25/09/2020 – Costituisce danno erariale assumere nello staff del sindaco un dipendente

Costituisce danno erariale assumere nello staff del sindaco un dipendente
di Luigi Oliveri

Costituisce danno erariale assumere a tempo indeterminato nello staff del sindaco un lavoratore già dipendente dello stesso comune, ponendolo in aspettativa ed attribuendogli maggiorazioni stipendiali.

La sentenza della Corte dei conti, Terza sezione giurisdizionale d’appello 26/2/2020, n. 76 accoglie l’appello proposto dal Procuratore contro la sentenza di prime cure, e chiarisce che l’emolumento particolare previsto dall’articolo 90, comma 3, del dlgs 267/2000 si applica solo a personale proveniente dall’esterno, che non abbia, quindi, in corso un rapporto di lavoro col comune.
Per comprendere meglio la questione, occorre ricordare le previsioni dell’articolo 90 citato prima, che consente la costituzione di uffici di staff agli organi di governo locale. Questi uffici possono essere composti da chi sia già dipendente del comune (come ovvio), o, «da collaboratori assunti con contratto a tempo determinato, i quali, se dipendenti da una pubblica amministrazione, sono collocati in aspettativa senza assegni».
Non ci si lasci ingannare dal sostantivo «collaboratori»: si tratta di lavoratori subordinati.
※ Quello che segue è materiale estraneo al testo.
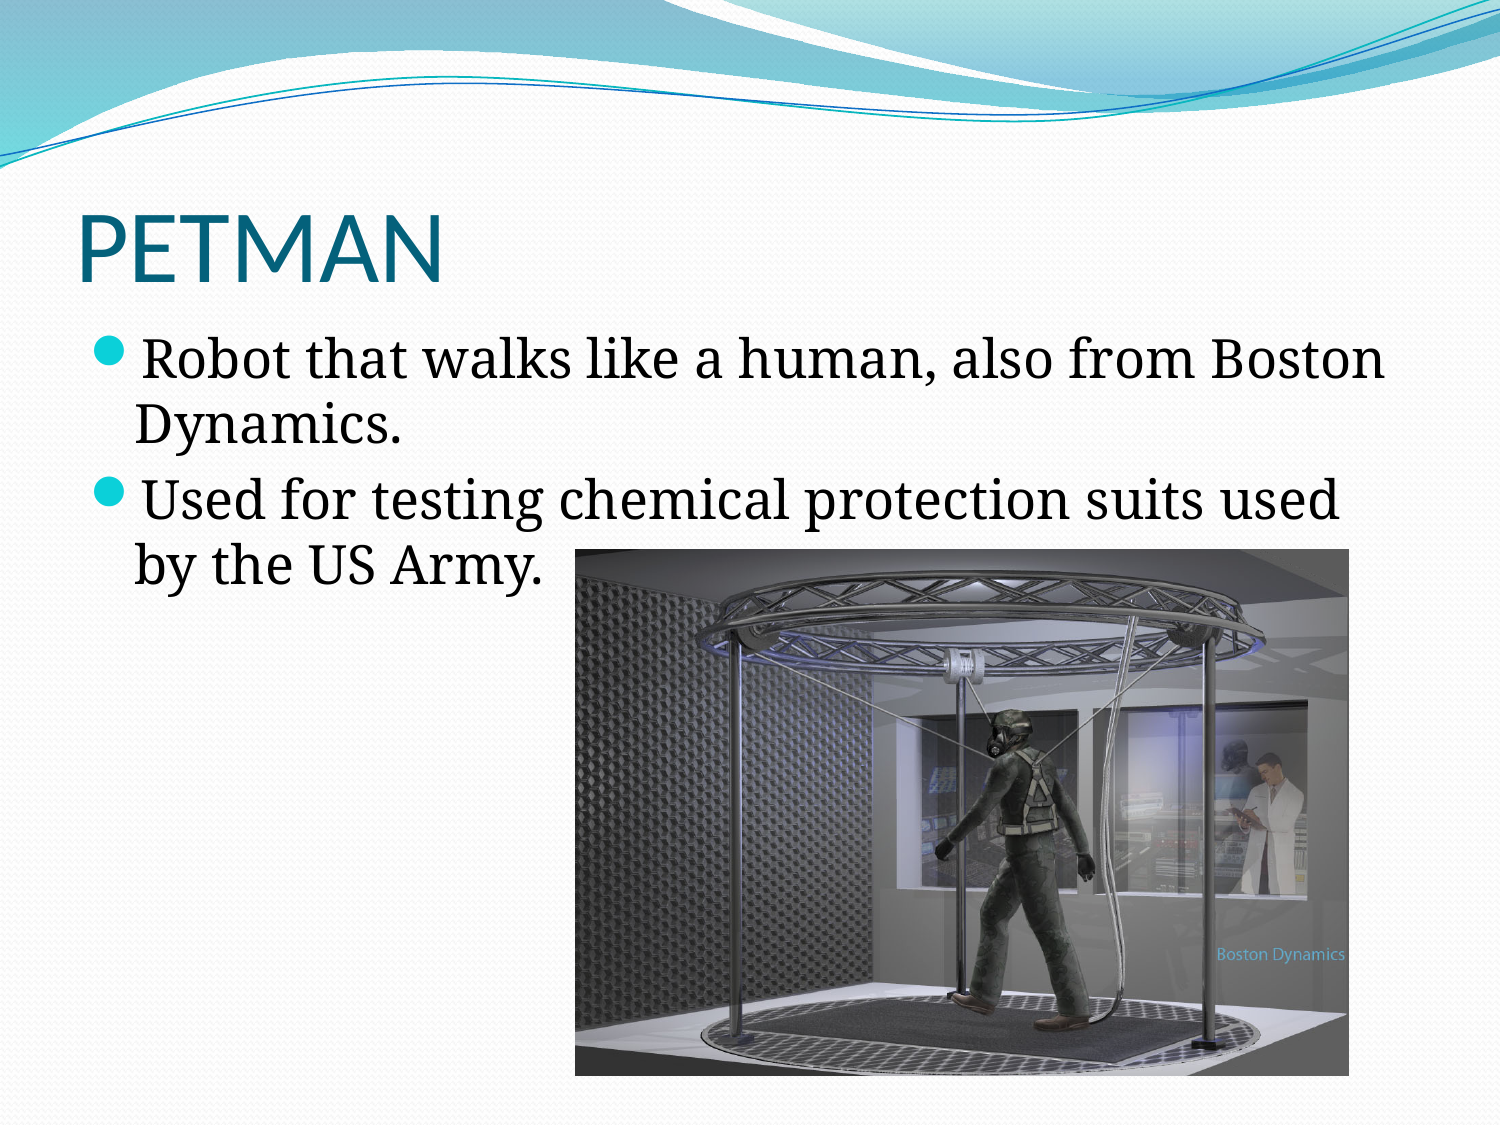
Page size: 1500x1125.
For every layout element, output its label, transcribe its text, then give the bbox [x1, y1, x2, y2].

Il successivo comma 2 spiega che a questi dipendenti assunti con contratto a tempo determinato si applica la contrattazione collettiva del comparto funzioni locali.
Ed entra in ballo il comma 3, ai sensi del quale «con provvedimento motivato della giunta, al personale di cui al comma 2 il trattamento economico accessorio previsto dai contratti collettivi può essere sostituito da un unico emolumento comprensivo dei compensi per il lavoro straordinario, per la produttività collettiva e per la qualità della prestazione individuale».
L’emolumento unico è particolarmente interessante, perché consente un trattamento economico superiore all’ordinario e la comprensività della produttività ne forfettizza il valore, sottraendo la valutazione alle verifiche dell’organismo indipendente di valutazione o del nucleo di valutazione.
La tentazione, quindi, di molti sindaci di rafforzare il rapporto di fiducia con i componenti dello staff assicurando loro trattamenti economici vantaggiosi è forte. Nel caso di specie, quindi, si è ricorsi a un espediente: per consentire al dipendente comunale individuato come componente dello staff di godere dell’emolumento unico, lo si è fatto porre in aspettativa e lo si è assunto con contratto a tempo determinato. Dando così la forma e l’apparenza della sussistenza dei presupposti per l’attribuzione dell’emolumento unico.
Ma, la magistratura contabile non accoglie l’espediente. La sentenza della Terza Sezione d’appello è drastica nel rilevare che «l’assunzione con contratto di lavoro subordinato riguardava solo il personale esterno», aggiungendo che le disposizioni dell’articolo 90 del Tuel concernenti l’emolumento unico sono «da riferire ai dipendenti di una pubblica amministrazione diversa da quella che ne dispone l’assunzione temporanea».
La sentenza indirettamente evidenzia l’assurdità della pratica molto diffusa di consentire a un medesimo dipendente pubblico di condurre con lo stesso datore di lavoro due rapporti di lavoro: uno quiescente, grazie all’aspettativa; un altro attivo, meglio remunerato, connesso ad un rapporto a tempo indeterminato.
Si tratta di una modalità oggettivamente irrazionale e paradossale di gestione del rapporto di lavoro, che aggira in modo chiaro le regole normative e contrattuali sulla percezione del trattamento economico e sulle progressioni di carriera.
È da sottolineare che questo paradosso tecnico-giuridico è in parte ammesso dall’articolo 19, comma 6, del dlgs 165/2001, a proposito degli incarichi dirigenziali a contratto. Essi sono consentiti, infatti, anche a persone «che abbiano conseguito una particolare specializzazione professionale, culturale e scientifica desumibile dalla formazione universitaria e post universitaria, da pubblicazioni scientifiche e da concrete esperienze di lavoro maturate per almeno un quinquennio, anche presso amministrazioni statali, ivi comprese quelle che conferiscono gli incarichi».
Di questa previsione, moltissime amministrazioni hanno preso in considerazione solo l’ultima parte, volta a consentire gli incarichi dirigenziali a contratto a chi già sia dipendente della amministrazione conferente, previa aspettativa. Trascurando, spessissimo, invece, la verifica dei requisiti di elevata professionalità richiesta, che dovrebbe porre un limite molto ristretto al paradosso della contemporanea conduzione di due rapporti di lavoro con lo stesso ente.